Euroleague many times has stated that it has created a two way road for players who may stay or end up from the NBA for various reasons in Europe. Still the new financial data in the NBA already created a new landscape.
Until now with very few exceptions, NBA teams were happy to draft a European talent and let him work on his game for some years in Europe. This has changed. Players like Nikola Jokic, Giannis Antetokounmpo and Dennis Shroder never played in the highest level of Europe. The NBA signed them at an early age and developed them – arguably better than Europe could – while giving them contracts that European teams could not offer. This year, players like Dragan Bender and Giorgos Papagiannis were drafted who have demonstrated just flashes of their talent in teams like Maccabi Tel Aviv and Panathinaikos and may never return in Europe.

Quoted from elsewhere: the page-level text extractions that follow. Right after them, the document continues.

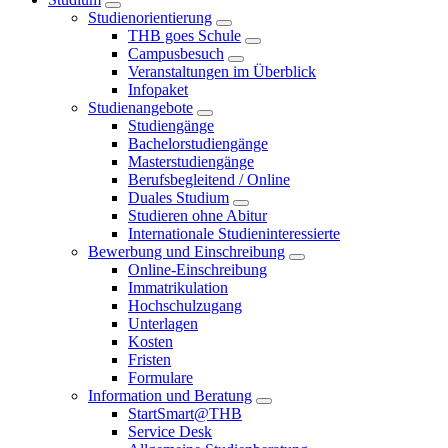
Studienorientierung
THB goes Schule
Campusbesuch
Veranstaltungen im Überblick
Infopaket
Studienangebote
Studiengänge
Bachelorstudiengänge
Masterstudiengänge
Berufsbegleitend / Online
Duales Studium
Studieren ohne Abitur
Internationale Studieninteressierte
Bewerbung und Einschreibung
Online-Einschreibung
Immatrikulation
Hochschulzugang
Unterlagen
Kosten
Fristen
Formulare
Information und Beratung
StartSmart@THB
Service Desk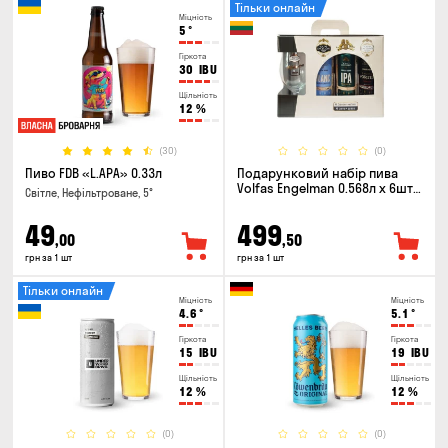
Тільки онлайн
Міцність
5
°
Гіркота
30
IBU
Щільність
12
%
(30)
(0)
Пиво FDB «L.APA» 0.33л
Подарунковий набір пива
Volfas Engelman 0.568л x 6шт +
Світле, Нефільтроване, 5°
келих 0.568л
49
499
,00
,50
грн за 1 шт
грн за 1 шт
Тільки онлайн
Міцність
Міцність
4.6
°
5.1
°
Гіркота
Гіркота
15
IBU
19
IBU
Щільність
Щільність
12
%
12
%
(0)
(0)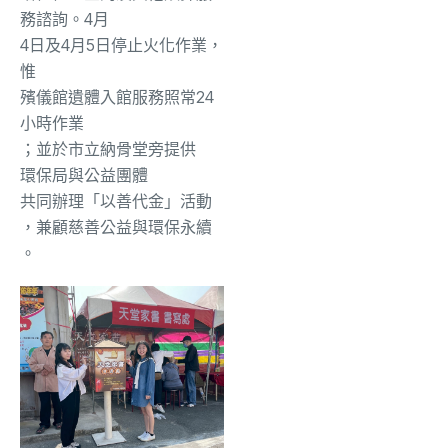
務諮詢。4月
4
日
及
4月
5
日停止火化作業，
惟
殯儀館遺體入館服務照常24
小時作業
；並
於市立納骨堂旁提供
環保局與
公益團體
共同辦理「以
善
代金」活動
，兼顧慈善公益與環保永續
。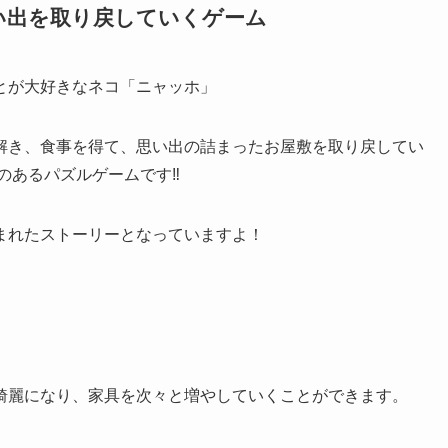
い出を取り戻していくゲーム
とが大好きなネコ「ニャッホ」
解き、食事を得て、思い出の詰まったお屋敷を取り戻してい
のあるパズルゲーム
です‼️
まれたストーリーとなっていますよ！
く
綺麗になり、家具を次々と増やしていく
ことができます。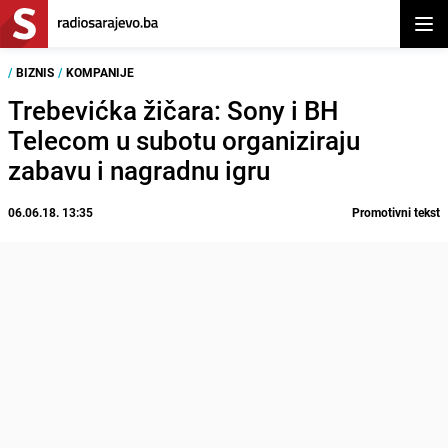
Otvor
/
BIZNIS
/
KOMPANIJE
Trebevićka žičara: Sony i BH
Telecom u subotu organiziraju
zabavu i nagradnu igru
06.06.18. 13:35
Promotivni tekst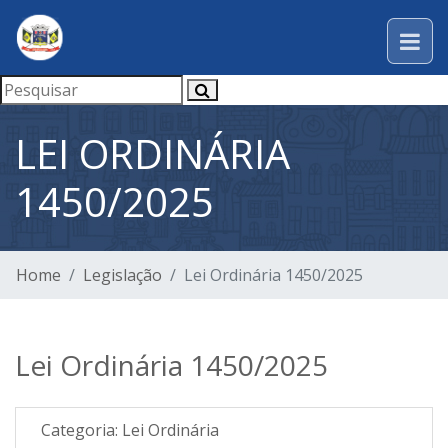
LEI ORDINÁRIA
1450/2025
Home
Legislação
Lei Ordinária 1450/2025
Lei Ordinária 1450/2025
Categoria:
Lei Ordinária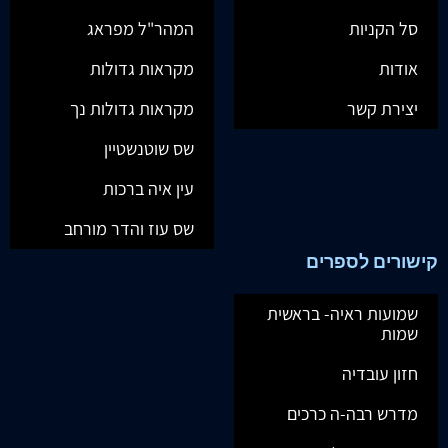
סל הקניות
המהר"ל מפראג
אודות
מקראות גדולות
יצירת קשר
מקראות גדולות נך
שס שוטנשטיין
עין איה ברכות
שס עוז והדר מורחב
קישורים לספרים
שמועות ראיה- בראשית
שמות
חזון עובדיה
מדרש רבה-ה כרכים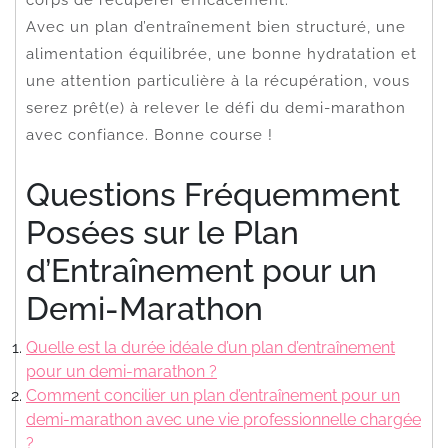
Avec un plan d’entraînement bien structuré, une
alimentation équilibrée, une bonne hydratation et
une attention particulière à la récupération, vous
serez prêt(e) à relever le défi du demi-marathon
avec confiance. Bonne course !
Questions Fréquemment
Posées sur le Plan
d’Entraînement pour un
Demi-Marathon
Quelle est la durée idéale d’un plan d’entraînement
pour un demi-marathon ?
Comment concilier un plan d’entraînement pour un
demi-marathon avec une vie professionnelle chargée
?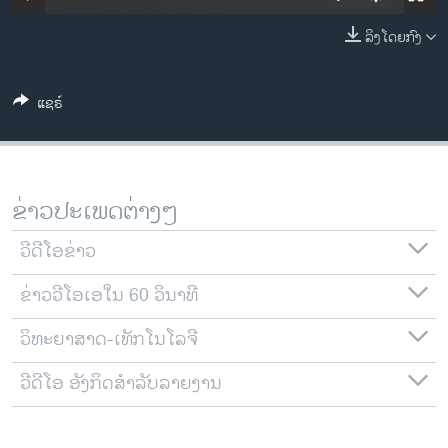
ວິທະຍາສາດ-ເທັກໂນໂລຈີ
ລິງໂດຍກົງ
ທຸລະກິດ
ພາສາອັງກິດ
ແຊຣ໌
ວີດີໂອ
ສຽງ
ລາຍການກະຈາຍສຽງ
ຂ່າວປະເພດຕ່າງໆ
ຕິດຕາມພວກເຮົາ ທີ່
ລາຍງານ
ວີດີໂອຂ່າວ
ຂ່າວວີໂອເອໃນ 60 ວິນາທີ
ພາສາຕ່າງໆ
ວິທະຍາສາດ-ເທັກໂນໂລຈີ
ວີດີໂອ ອັງກິດສຳລັບລາຍງານ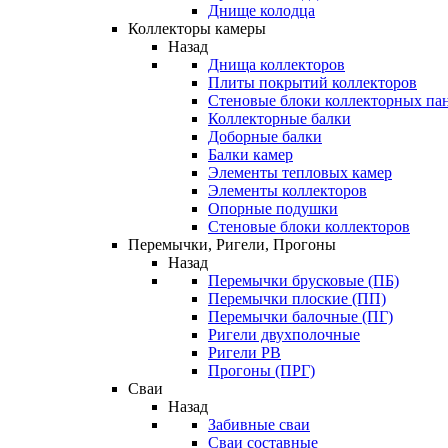
Днище колодца
Коллекторы камеры
Назад
Днища коллекторов
Плиты покрытий коллекторов
Стеновые блоки коллекторных па
Коллекторные балки
Доборные балки
Балки камер
Элементы тепловых камер
Элементы коллекторов
Опорные подушки
Стеновые блоки коллекторов
Перемычки, Ригели, Прогоны
Назад
Перемычки брусковые (ПБ)
Перемычки плоские (ПП)
Перемычки балочные (ПГ)
Ригели двухполочные
Ригели РВ
Прогоны (ПРГ)
Сваи
Назад
Забивные сваи
Сваи составные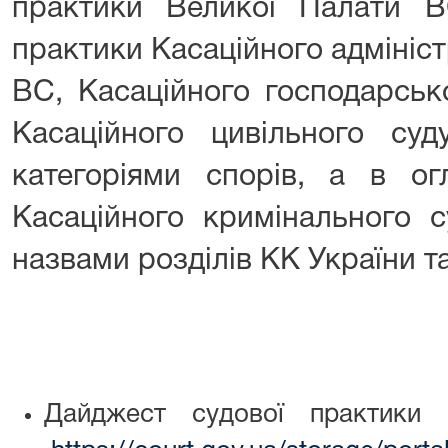
практики Великої Палати В
практики Касаційного адмініст
ВС, Касаційного господарськ
Касаційного цивільного с
категоріями спорів, а в ог
Касаційного кримінального 
назвами розділів КК України т
Дайджест судової практик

The NBA for the last 20 years has been a true global league. The next step will be to became THE league all around the world. While the whole expansion to Europe idea – which is part of the general strategy of the American league – has become a story similar to the boy who cried wolf, you can’t deny the fact that the NBA can now spend more money than ever in order to sign the best talent available at any given time.
Just seven years ago, in 2009, Olympiacos was able to offer to restricted free agent Josh Childress a contract similar to the qualifying offer he got from Atlanta. The NBA salary cup that season was $57,7 million, while the salary cup of the 2017-18 season is projected to be $102 million. You can do the math, adding also the bad shape of European economy.
It may sound strange to American fans, but the European lifestyle, alongside lucrative contracts which were comparable to the NBA middle class and included perks – the most usual of them is the clubs paying the taxes – made many European players very reluctand to sign with the NBA. Even players who signed in the recent past, like Juan Carlos Navarro, practically lost money in the jump to the other side of the Atlantic due to the buy outs they had to pay from their own pockets to their European teams, or didn’t want to start over from scratch while feeling that the organization didn’t believe in them. This was the case of Vasilis Spanoulis and the Houston Rockets.
On financial terms, those issues no longer exists and the proof is the one year deal of Sergio Rodriguez with the Sixers, which lets him play in the NBA and pay his buy out without any problem. Until this summer it was unheard for an NBA team to spend $8 million in a Euroleague veteran. The ceiling in most deals until recently was $5 million. And if you make it in the NBA, the contract that you will get as a reward equals the budget of a Euroleague team. Just look at Boban Marjanovic who just after one season in the Spurs got a $21 million offer.
So is Europe destined to stay in NBA’s shadow? The answer is no because, contrary to the NBA, the clubs and the stars are equally driving the league. The fans identify themselves more through their clubs and will always be interested in their team, while the NBA, specially on the global stage, is much more about the players than the franchises.
Still make no mistake. The quality of the available talent will probably decrease at n inversely proportional rate compared to the NBA salary cap. Many top European players were already part of the NBA and even more will now never play for CSKA, Maccabi, Barcelona, Real Madrid, Fenerbahce, Olympiacos or Panathinaikos.